I am trying to perform Monte Carlo sampling to estimate the uncertainty of my network. To do so, I have dropout enabled and I am executing following loop:

outputs = [self._model(inputs) for i in range(X)]

Where “inputs” is just a single frame.
First I tried this code in Google Colab, and everything was working fine, even with X = 40 and batch_size = 100 (frames) at once.
When I switch back to a personal computer with a 6GB dedicated memory GPU, if X is greater than 5 (with one single frame), I get the famous error “CUDA Out of memory”. Even if I split the code such that:

outputs = [self._model(inputs) for i in range(X/2)]
outputs = [self._model(inputs) for i in range(X/2)]

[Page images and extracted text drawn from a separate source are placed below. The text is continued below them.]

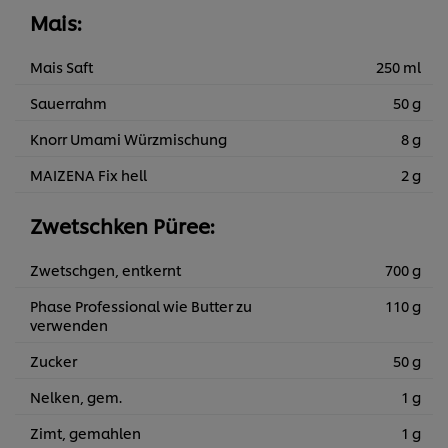
Mais:
Mais Saft
250 ml
Sauerrahm
50 g
Knorr Umami Würzmischung
8 g
MAIZENA Fix hell
2 g
Zwetschken Püree:
Zwetschgen, entkernt
700 g
Phase Professional wie Butter zu
110 g
verwenden
Zucker
50 g
Nelken, gem.
1 g
Zimt, gemahlen
1 g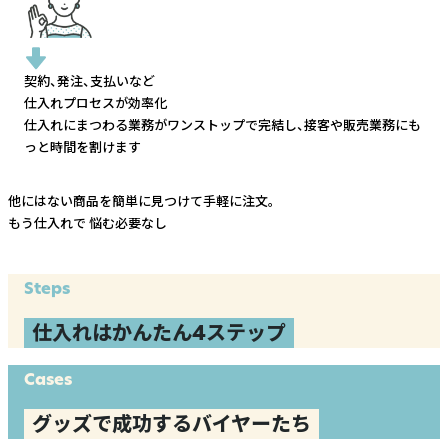
契約、発注、支払いなど
仕入れプロセスが効率化
仕入れにまつわる業務がワンストップで完結し、
接客や販売業務にも
っと時間を割けます
他にはない商品を簡単に見つけて手軽に注文。
もう仕入れで
悩む必要なし
Steps
仕入れはかんたん4ステップ
Cases
グッズで成功するバイヤーたち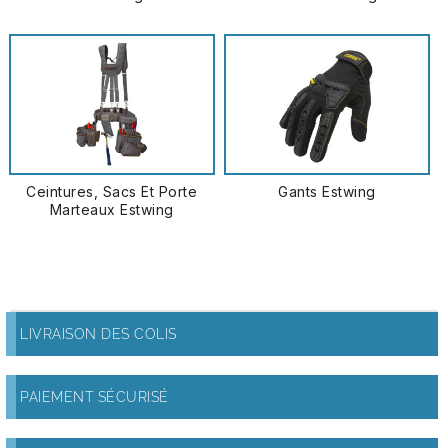
Ceintures, Sacs Et Porte
Gants Estwing
Marteaux Estwing
LIVRAISON DES COLIS
PAIEMENT SÉCURISÉ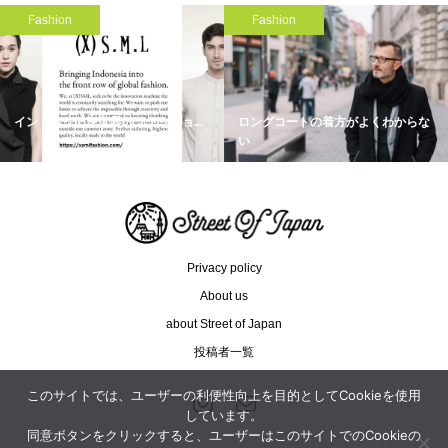
Fashion
Fashion
インドネシアを世界のファッショ...
ロングコートの着方がよくわからな
い
Privacy policy
About us
about Street of Japan
投稿者一覧
このサイトでは、ユーザーの利便性向上を目的としてCookieを使用
しています。
同意ボタンをクリックすると、ユーザーはこのサイトでのCookieの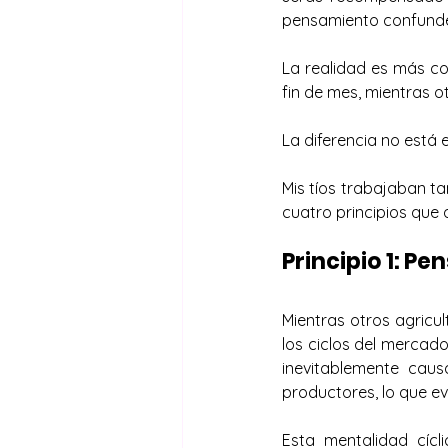
pensamiento confunde 
La realidad es más co
fin de mes, mientras ot
La diferencia no está 
Mis tíos trabajaban ta
cuatro principios que
Principio 1: P
Mientras otros agricu
los ciclos del mercado
inevitablemente cau
productores, lo que e
Esta mentalidad cícl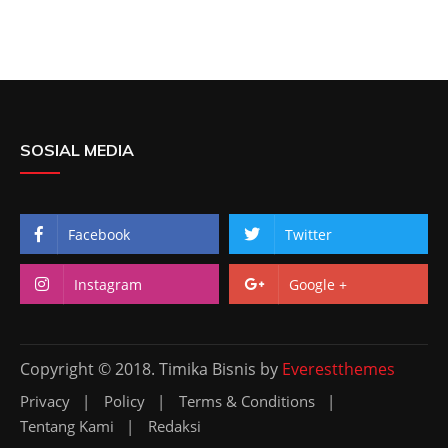
SOSIAL MEDIA
Facebook
Twitter
Instagram
Google +
Copyright © 2018. Timika Bisnis by
Everestthemes
Privacy
Policy
Terms & Conditions
Tentang Kami
Redaksi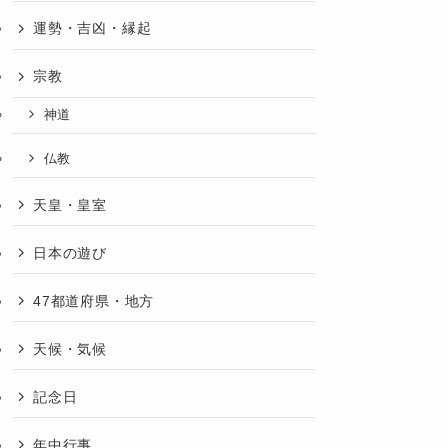
運勢・吉凶・縁起
宗教
神道
仏教
天皇・皇室
日本の遊び
47都道府県・地方
天候・気候
記念日
年中行事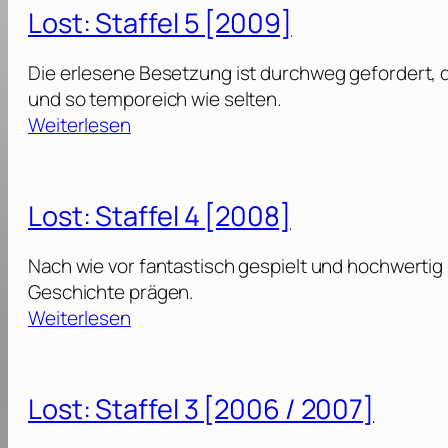
s
[
Lost: Staffel 5 [2009]
r
t
2
l
:
0
Die erlesene Besetzung ist durchweg gefordert, 
e
S
2
und so temporeich wie selten.
t
t
3
:
Weiterlesen
z
a
]
L
t
f
o
e
f
s
D
Lost: Staffel 4 [2008]
e
t
r
l
:
a
Nach wie vor fantastisch gespielt und hochwertig p
S
c
Geschichte prägen.
6
t
h
:
Weiterlesen
[
a
e
L
2
f
[
o
0
f
2
s
1
Lost: Staffel 3 [2006 / 2007]
e
0
t
0
l
2
: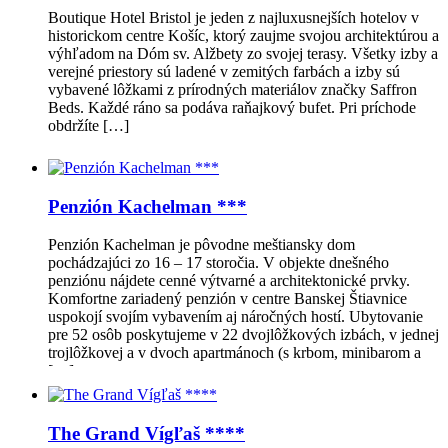
Boutique Hotel Bristol je jeden z najluxusnejších hotelov v
historickom centre Košíc, ktorý zaujme svojou architektúrou a
výhľadom na Dóm sv. Alžbety zo svojej terasy. Všetky izby a
verejné priestory sú ladené v zemitých farbách a izby sú
vybavené lôžkami z prírodných materiálov značky Saffron
Beds. Každé ráno sa podáva raňajkový bufet. Pri príchode
obdržíte […]
Penzión Kachelman ***
Penzión Kachelman je pôvodne meštiansky dom
pochádzajúci zo 16 – 17 storočia. V objekte dnešného
penziónu nájdete cenné výtvarné a architektonické prvky.
Komfortne zariadený penzión v centre Banskej Štiavnice
uspokojí svojím vybavením aj náročných hostí. Ubytovanie
pre 52 osôb poskytujeme v 22 dvojlôžkových izbách, v jednej
trojlôžkovej a v dvoch apartmánoch (s krbom, minibarom a
[…]
The Grand Vígľaš ****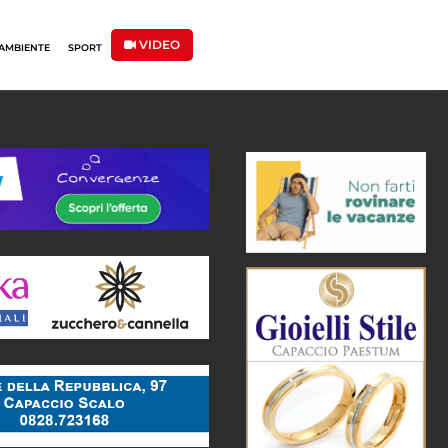
VIDEO
AMBIENTE
SPORT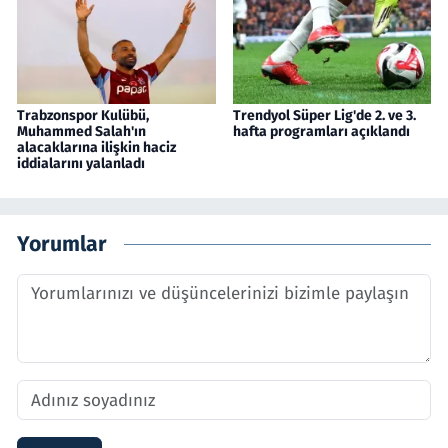
Trabzonspor Kulübü,
Trendyol Süper Lig'de 2. ve 3.
Muhammed Salah'ın
hafta programları açıklandı
alacaklarına ilişkin haciz
iddialarını yalanladı
Yorumlar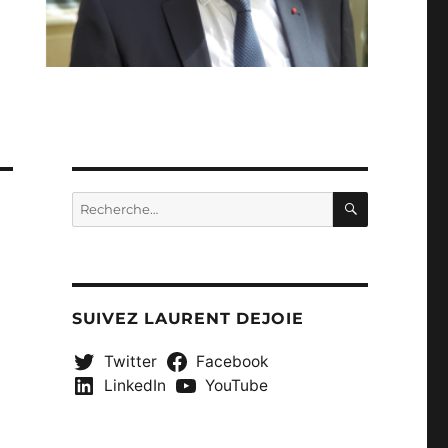
RECHERC
Recherche
pour :
SUIVEZ LAURENT DEJOIE
Twitter
Facebook
LinkedIn
YouTube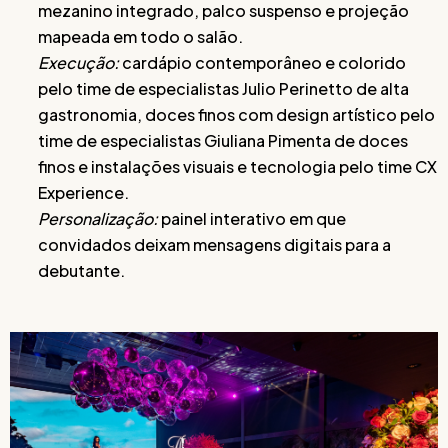
mezanino integrado, palco suspenso e projeção
mapeada em todo o salão.
Execução:
cardápio contemporâneo e colorido
pelo time de especialistas Julio Perinetto de alta
gastronomia, doces finos com design artístico pelo
time de especialistas Giuliana Pimenta de doces
finos e instalações visuais e tecnologia pelo time CX
Experience.
Personalização:
painel interativo em que
convidados deixam mensagens digitais para a
debutante.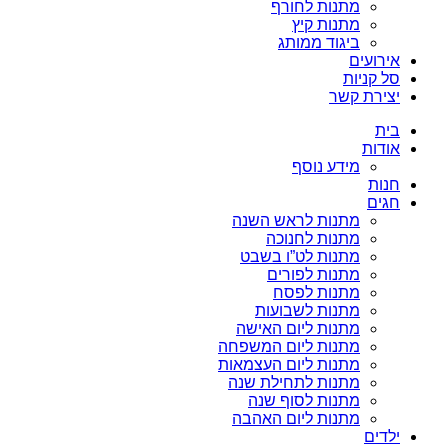
מתנות לחורף
מתנות קיץ
ביגוד ממותג
אירועים
סל קניות
יצירת קשר
בית
אודות
מידע נוסף
חנות
חגים
מתנות לראש השנה
מתנות לחנוכה
מתנות לט”ו בשבט
מתנות לפורים
מתנות לפסח
מתנות לשבועות
מתנות ליום האישה
מתנות ליום המשפחה
מתנות ליום העצמאות
מתנות לתחילת שנה
מתנות לסוף שנה
מתנות ליום האהבה
ילדים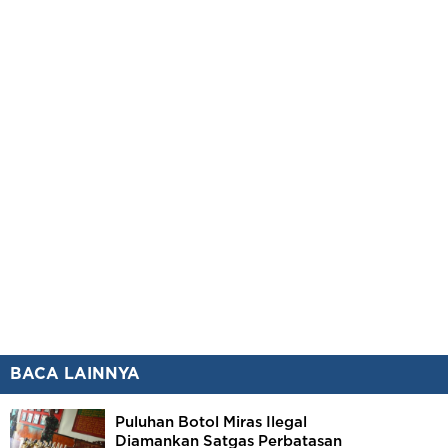
BACA LAINNYA
Puluhan Botol Miras Ilegal
Diamankan Satgas Perbatasan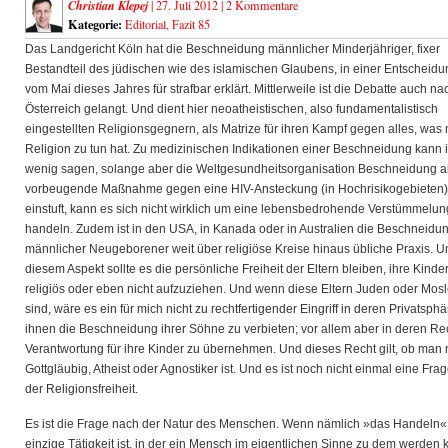
Christian Klepej
| 27. Juli 2012 |
2 Kommentare
Kategorie:
Editorial
,
Fazit 85
Das Landgericht Köln hat die Beschneidung männlicher Minderjähriger, fixer
Bestandteil des jüdischen wie des islamischen Glaubens, in einer Entscheidu
vom Mai dieses Jahres für strafbar erklärt. Mittlerweile ist die Debatte auch na
Österreich gelangt. Und dient hier neoatheistischen,
also fundamentalistisch
eingestellten Religionsgegnern, als Matrize für ihren Kampf gegen alles, was 
Religion zu tun hat. Zu medizinischen Indikationen einer Beschneidung kann 
wenig sagen, solange aber die Weltgesundheitsorganisation Beschneidung a
vorbeugende Maßnahme gegen eine HIV-Ansteckung (in Hochrisikogebieten)
einstuft, kann es sich nicht wirklich um eine lebensbedrohende Verstümmelun
handeln. Zudem ist in den USA, in Kanada oder in Australien die Beschneidu
männlicher Neugeborener weit über religiöse Kreise hinaus übliche Praxis. U
diesem Aspekt sollte es die persönliche Freiheit der Eltern bleiben, ihre Kinde
religiös oder eben nicht aufzuziehen. Und wenn diese Eltern Juden oder Mos
sind, wäre es ein für mich nicht zu rechtfertigender Eingriff in deren Privatsphä
ihnen die Beschneidung ihrer Söhne zu verbieten; vor allem aber in deren Re
Verantwortung für ihre Kinder zu übernehmen. Und dieses Recht gilt, ob man
Gottgläubig, Atheist oder Agnostiker ist. Und es ist noch nicht einmal eine Fra
der Religionsfreiheit.
Es ist die Frage nach der Natur des Menschen. Wenn nämlich »das Handeln«,
einzige Tätigkeit ist, in der ein Mensch im eigentlichen Sinne zu dem werden 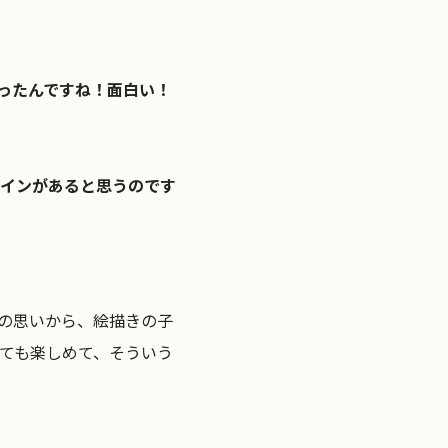
ったんですね！面白い！
インがあると思うのです
の思いから、絵描きの子
ても楽しめて、そういう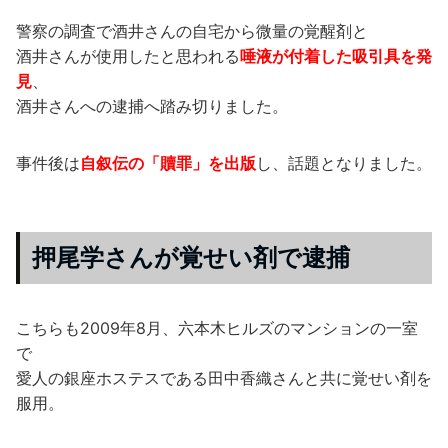
警察の調査で酒井さんの自宅から微量の覚醒剤と
酒井さんが使用したと思われる
唾液が付着した吸引具を発
見
、
酒井さんへの逮捕へ踏み切りました。
事件後は
自叙伝の「贖罪」を出版
し、話題となりました。
押尾学さんが覚せい剤で逮捕
こちらも2009年8月、六本木ヒルズのマンションの一室
で
愛人の銀座ホステスである田中香織さんと共に覚せい剤を
服用。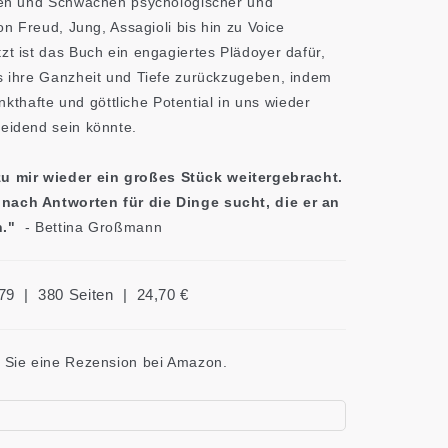
ften und Schwächen psychologischer und
on Freud, Jung, Assagioli bis hin zu Voice
t ist das Buch ein engagiertes Plädoyer dafür,
s ihre Ganzheit und Tiefe zurückzugeben, indem
inkthafte und göttliche Potential in uns wieder
eidend sein könnte.
 mir wieder ein großes Stück weitergebracht.
nach Antworten für die Dinge sucht, die er an
nn."
- Bettina Großmann
79 | 380 Seiten | 24,70 €
n Sie eine Rezension bei Amazon.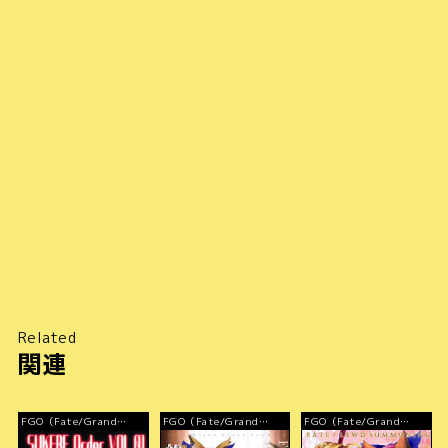
Related
関連
FGO（Fate/Grand
FGO（Fate/Grand
FGO（Fate/Grand
Order）
Order）
Order）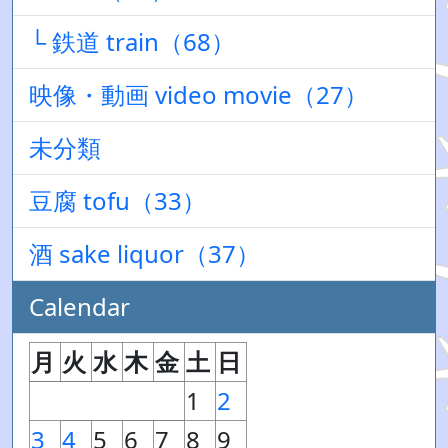
└ 鉄道 train（68）
映像・動画 video movie（27）
未分類
豆腐 tofu（33）
酒 sake liquor（37）
Calendar
月
火
水
木
金
土
日
1
2
3
4
5
6
7
8
9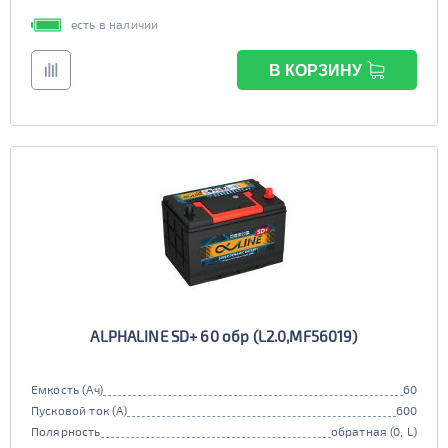
есть в наличии
В КОРЗИНУ
ALPHALINE SD+ 60 обр (L2.0,MF56019)
Емкость (Ач)
60
Пусковой ток (А)
600
Полярность
обратная (0, L)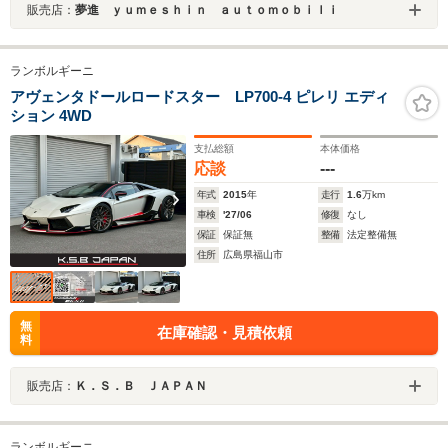
販売店：
夢進 ｙｕｍｅｓｈｉｎ ａｕｔｏｍｏｂｉｌｉ
ランボルギーニ
アヴェンタドールロードスター LP700-4 ピレリ エディ
ション 4WD
支払総額
本体価格
応談
---
年式
2015
年
走行
1.6
万km
車検
'27/06
修復
なし
保証
保証無
整備
法定整備無
住所
広島県福山市
無
在庫確認・見積依頼
料
販売店：
Ｋ．Ｓ．Ｂ ＪＡＰＡＮ
ランボルギーニ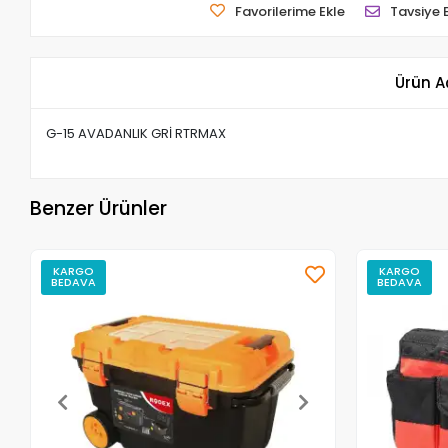
Favorilerime Ekle
Tavsiye 
Ürün A
G-15 AVADANLIK GRİ RTRMAX
Benzer Ürünler
KARGO
KARGO
BEDAVA
BEDAVA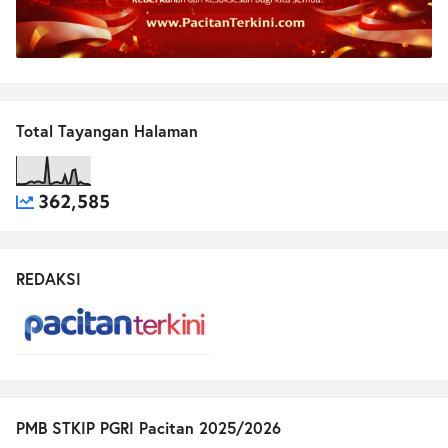
Total Tayangan Halaman
362,585
REDAKSI
PMB STKIP PGRI Pacitan 2025/2026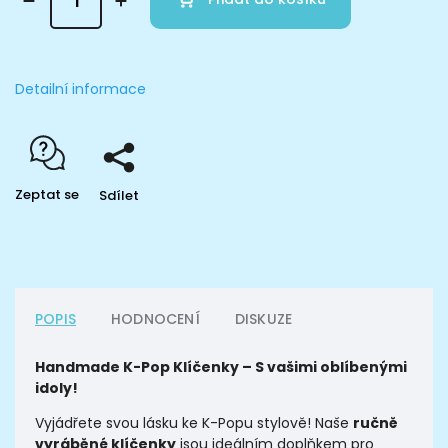
Detailní informace
Zeptat se
Sdílet
POPIS
HODNOCENÍ
DISKUZE
Handmade K-Pop Klíčenky – S vašimi oblíbenými
idoly!
Vyjádřete svou lásku ke K-Popu stylově! Naše
ručně
vyráběné klíčenky
jsou ideálním doplňkem pro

The code gives me same results.
Why is this happening? Is the for loop being parallelized by CUDA API and thus collapsing the memory? How can I solve this?

Thank you in advance

mapostig · August 18, 2020, 11:40am

Hello,

I don’t know if this can solve your issue. But I was having a similar one (i am looping a model over different folds) and at the second loop I obtained this famous memory error.
At the end of the loop I free the memory in the following way:

for element in dir():

    if element[0:2] != "__":

        del globals()[element]

import torch

torch.cuda.empty_cache()

I found this solution on Kite

I hope it solves your problem

mflova · August 18, 2020, 9:29pm

First of all, thank you for your response.
I have tried your approach. However, I still need so many variables in my script, so I cannot do that, as the programm wouldn’t work as a consequence. If I only use “torch.cuda.empty_cache()”, I still get “CUDA out of memory”, so aparently I cannot solve it with that.

EDIT:
This crashes:

        outputs = self._model(inputs)
        outputs2 = self._model(inputs)
        outputs3 = self._model(inputs)
        outputs4 = self._model(inputs)
        outputs5 = self._model(inputs)
        outputs6 = self._model(inputs)
        outputs7 = self._model(inputs)
        outputs8 = self._model(inputs)
        outputs9 = self._model(inputs)

While this not:

        outputs = self._model(inputs)
        outputs = self._model(inputs)
        outputs = self._model(inputs)
        outputs = self._model(inputs)
        outputs = self._model(inputs)
        outputs = self._model(inputs)
        outputs = self._model(inputs)
        outputs = self._model(inputs)
        outputs = self._model(inputs)

So it is clearly about the memory used to allocate the output tensors in the GPU. I have tried to first replicate the outputs in a CPU tensor before computing more samples, but it is still not working.